## Source records
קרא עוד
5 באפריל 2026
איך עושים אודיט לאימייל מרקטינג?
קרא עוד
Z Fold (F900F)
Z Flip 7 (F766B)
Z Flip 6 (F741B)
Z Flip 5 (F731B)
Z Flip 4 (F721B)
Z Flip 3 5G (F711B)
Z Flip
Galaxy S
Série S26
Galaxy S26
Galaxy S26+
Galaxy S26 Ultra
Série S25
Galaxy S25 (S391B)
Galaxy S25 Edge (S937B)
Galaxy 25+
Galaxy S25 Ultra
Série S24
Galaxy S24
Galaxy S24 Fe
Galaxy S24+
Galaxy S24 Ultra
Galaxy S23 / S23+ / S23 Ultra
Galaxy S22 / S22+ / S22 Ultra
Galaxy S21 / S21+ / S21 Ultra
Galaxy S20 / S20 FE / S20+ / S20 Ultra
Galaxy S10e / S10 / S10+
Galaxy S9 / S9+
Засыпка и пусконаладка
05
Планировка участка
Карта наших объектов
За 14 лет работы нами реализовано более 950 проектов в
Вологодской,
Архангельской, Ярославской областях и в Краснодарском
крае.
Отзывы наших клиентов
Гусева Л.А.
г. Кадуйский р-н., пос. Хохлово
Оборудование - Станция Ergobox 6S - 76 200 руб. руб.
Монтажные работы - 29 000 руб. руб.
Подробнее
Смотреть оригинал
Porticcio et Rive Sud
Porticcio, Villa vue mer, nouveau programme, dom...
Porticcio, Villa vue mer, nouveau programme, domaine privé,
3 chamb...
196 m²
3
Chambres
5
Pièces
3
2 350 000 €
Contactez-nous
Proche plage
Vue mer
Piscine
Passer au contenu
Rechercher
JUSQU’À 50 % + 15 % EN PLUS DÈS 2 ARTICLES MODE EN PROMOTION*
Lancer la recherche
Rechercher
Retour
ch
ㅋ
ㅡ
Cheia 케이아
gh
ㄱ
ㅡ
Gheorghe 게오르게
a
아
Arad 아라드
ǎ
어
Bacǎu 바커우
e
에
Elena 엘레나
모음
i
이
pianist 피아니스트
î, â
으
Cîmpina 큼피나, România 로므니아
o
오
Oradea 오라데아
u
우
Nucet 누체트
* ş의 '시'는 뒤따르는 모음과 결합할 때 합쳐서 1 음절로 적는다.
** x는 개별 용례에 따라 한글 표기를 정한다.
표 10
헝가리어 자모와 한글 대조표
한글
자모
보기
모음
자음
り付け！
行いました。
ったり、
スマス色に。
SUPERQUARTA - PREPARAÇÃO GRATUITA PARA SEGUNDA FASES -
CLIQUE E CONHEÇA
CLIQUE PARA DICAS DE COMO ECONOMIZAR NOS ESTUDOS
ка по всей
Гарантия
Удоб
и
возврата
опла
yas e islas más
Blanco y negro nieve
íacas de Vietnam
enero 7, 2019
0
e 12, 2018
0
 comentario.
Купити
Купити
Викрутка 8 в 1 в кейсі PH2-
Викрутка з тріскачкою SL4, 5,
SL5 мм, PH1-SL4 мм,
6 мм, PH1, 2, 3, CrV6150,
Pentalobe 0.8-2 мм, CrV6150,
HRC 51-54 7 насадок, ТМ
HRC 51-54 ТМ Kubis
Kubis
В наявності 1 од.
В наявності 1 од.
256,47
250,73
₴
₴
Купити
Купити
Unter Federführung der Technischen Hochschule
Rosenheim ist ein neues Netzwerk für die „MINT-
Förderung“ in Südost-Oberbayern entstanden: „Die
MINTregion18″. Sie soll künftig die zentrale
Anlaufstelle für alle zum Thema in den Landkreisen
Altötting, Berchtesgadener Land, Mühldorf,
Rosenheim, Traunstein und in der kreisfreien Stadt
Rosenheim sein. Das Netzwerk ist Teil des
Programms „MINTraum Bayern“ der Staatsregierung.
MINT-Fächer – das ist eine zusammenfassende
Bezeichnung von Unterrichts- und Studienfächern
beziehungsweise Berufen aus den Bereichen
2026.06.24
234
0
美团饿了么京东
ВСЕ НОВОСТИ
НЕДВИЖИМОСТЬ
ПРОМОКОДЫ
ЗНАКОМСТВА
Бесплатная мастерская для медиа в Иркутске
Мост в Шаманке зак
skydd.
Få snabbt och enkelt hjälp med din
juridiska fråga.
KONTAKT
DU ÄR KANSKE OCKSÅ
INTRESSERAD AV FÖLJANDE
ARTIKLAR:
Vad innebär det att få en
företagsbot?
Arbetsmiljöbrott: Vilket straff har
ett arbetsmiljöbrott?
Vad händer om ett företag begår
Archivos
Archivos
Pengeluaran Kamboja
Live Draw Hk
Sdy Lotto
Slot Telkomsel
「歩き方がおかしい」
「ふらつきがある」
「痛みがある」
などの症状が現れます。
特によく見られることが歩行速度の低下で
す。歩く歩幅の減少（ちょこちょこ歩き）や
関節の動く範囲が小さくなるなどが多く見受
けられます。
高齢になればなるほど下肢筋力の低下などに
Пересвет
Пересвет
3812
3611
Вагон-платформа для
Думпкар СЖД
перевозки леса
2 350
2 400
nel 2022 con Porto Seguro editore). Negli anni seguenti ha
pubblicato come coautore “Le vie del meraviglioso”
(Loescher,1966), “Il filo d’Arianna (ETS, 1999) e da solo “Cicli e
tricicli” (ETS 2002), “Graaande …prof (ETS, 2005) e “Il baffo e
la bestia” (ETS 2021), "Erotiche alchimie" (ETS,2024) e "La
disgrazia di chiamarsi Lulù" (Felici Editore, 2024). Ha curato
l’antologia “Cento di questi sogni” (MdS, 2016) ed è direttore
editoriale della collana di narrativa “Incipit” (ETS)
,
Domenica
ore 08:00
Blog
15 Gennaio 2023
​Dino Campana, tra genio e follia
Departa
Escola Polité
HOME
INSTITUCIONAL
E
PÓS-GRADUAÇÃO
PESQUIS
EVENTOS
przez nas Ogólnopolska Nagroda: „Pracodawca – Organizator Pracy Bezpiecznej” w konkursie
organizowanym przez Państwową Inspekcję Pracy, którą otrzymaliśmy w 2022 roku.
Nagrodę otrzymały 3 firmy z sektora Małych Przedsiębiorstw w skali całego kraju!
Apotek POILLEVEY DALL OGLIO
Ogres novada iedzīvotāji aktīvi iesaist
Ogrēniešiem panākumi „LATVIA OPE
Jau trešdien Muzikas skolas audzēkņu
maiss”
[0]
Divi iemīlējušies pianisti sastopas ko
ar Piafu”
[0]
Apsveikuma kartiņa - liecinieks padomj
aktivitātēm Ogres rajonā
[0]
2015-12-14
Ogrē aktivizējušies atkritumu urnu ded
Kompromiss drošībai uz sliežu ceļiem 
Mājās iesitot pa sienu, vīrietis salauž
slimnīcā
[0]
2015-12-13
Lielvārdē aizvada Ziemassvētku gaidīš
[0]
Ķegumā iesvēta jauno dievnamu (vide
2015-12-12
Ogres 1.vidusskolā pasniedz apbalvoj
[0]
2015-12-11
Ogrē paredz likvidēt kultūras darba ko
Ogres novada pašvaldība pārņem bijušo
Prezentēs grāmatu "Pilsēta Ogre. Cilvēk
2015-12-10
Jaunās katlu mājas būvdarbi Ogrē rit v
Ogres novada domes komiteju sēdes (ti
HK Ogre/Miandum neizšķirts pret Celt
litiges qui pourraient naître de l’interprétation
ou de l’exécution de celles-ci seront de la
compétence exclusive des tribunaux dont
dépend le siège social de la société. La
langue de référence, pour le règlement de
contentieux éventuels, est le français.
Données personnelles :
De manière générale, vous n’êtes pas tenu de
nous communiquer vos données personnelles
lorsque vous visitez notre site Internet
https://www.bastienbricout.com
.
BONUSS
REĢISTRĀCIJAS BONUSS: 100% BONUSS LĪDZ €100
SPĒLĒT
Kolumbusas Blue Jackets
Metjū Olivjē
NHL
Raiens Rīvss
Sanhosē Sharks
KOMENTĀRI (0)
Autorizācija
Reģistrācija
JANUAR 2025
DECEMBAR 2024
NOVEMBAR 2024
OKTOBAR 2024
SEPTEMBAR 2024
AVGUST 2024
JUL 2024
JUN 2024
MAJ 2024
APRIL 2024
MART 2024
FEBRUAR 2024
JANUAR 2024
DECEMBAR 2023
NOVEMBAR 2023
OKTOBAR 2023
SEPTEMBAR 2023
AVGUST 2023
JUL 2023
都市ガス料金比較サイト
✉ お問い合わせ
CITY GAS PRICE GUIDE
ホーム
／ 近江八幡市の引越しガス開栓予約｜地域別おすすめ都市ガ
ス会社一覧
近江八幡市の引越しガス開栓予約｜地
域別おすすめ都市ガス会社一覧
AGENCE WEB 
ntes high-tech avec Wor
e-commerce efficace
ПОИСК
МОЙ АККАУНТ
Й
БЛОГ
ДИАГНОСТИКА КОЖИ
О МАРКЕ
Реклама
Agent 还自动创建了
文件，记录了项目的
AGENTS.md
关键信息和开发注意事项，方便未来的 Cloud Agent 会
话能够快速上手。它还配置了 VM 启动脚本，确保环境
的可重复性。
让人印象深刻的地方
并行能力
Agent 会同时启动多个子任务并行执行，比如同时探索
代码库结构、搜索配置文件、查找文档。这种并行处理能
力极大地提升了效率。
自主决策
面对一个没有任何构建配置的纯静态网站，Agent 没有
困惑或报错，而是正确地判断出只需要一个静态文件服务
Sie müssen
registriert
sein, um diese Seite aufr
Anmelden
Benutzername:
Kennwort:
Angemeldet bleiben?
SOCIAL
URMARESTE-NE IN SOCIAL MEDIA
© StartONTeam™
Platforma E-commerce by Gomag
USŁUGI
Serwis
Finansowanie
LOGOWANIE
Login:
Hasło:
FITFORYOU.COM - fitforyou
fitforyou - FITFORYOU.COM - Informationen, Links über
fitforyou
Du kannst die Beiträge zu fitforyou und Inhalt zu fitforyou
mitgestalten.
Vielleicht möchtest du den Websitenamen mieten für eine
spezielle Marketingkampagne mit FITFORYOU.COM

## Directions
Copy the data from its first line through the line holding "Отзывы наших клиентов", inclusive, substituting "Series" for "Série" and keeping everything else as it is.

## Exercise answer
קרא עוד
5 באפריל 2026
איך עושים אודיט לאימייל מרקטינג?
קרא עוד
Z Fold (F900F)
Z Flip 7 (F766B)
Z Flip 6 (F741B)
Z Flip 5 (F731B)
Z Flip 4 (F721B)
Z Flip 3 5G (F711B)
Z Flip
Galaxy S
Series S26
Galaxy S26
Galaxy S26+
Galaxy S26 Ultra
Series S25
Galaxy S25 (S391B)
Galaxy S25 Edge (S937B)
Galaxy 25+
Galaxy S25 Ultra
Series S24
Galaxy S24
Galaxy S24 Fe
Galaxy S24+
Galaxy S24 Ultra
Galaxy S23 / S23+ / S23 Ultra
Galaxy S22 / S22+ / S22 Ultra
Galaxy S21 / S21+ / S21 Ultra
Galaxy S20 / S20 FE / S20+ / S20 Ultra
Galaxy S10e / S10 / S10+
Galaxy S9 / S9+
Засыпка и пусконаладка
05
Планировка участка
Карта наших объектов
За 14 лет работы нами реализовано более 950 проектов в
Вологодской,
Архангельской, Ярославской областях и в Краснодарском
крае.
Отзывы наших клиентов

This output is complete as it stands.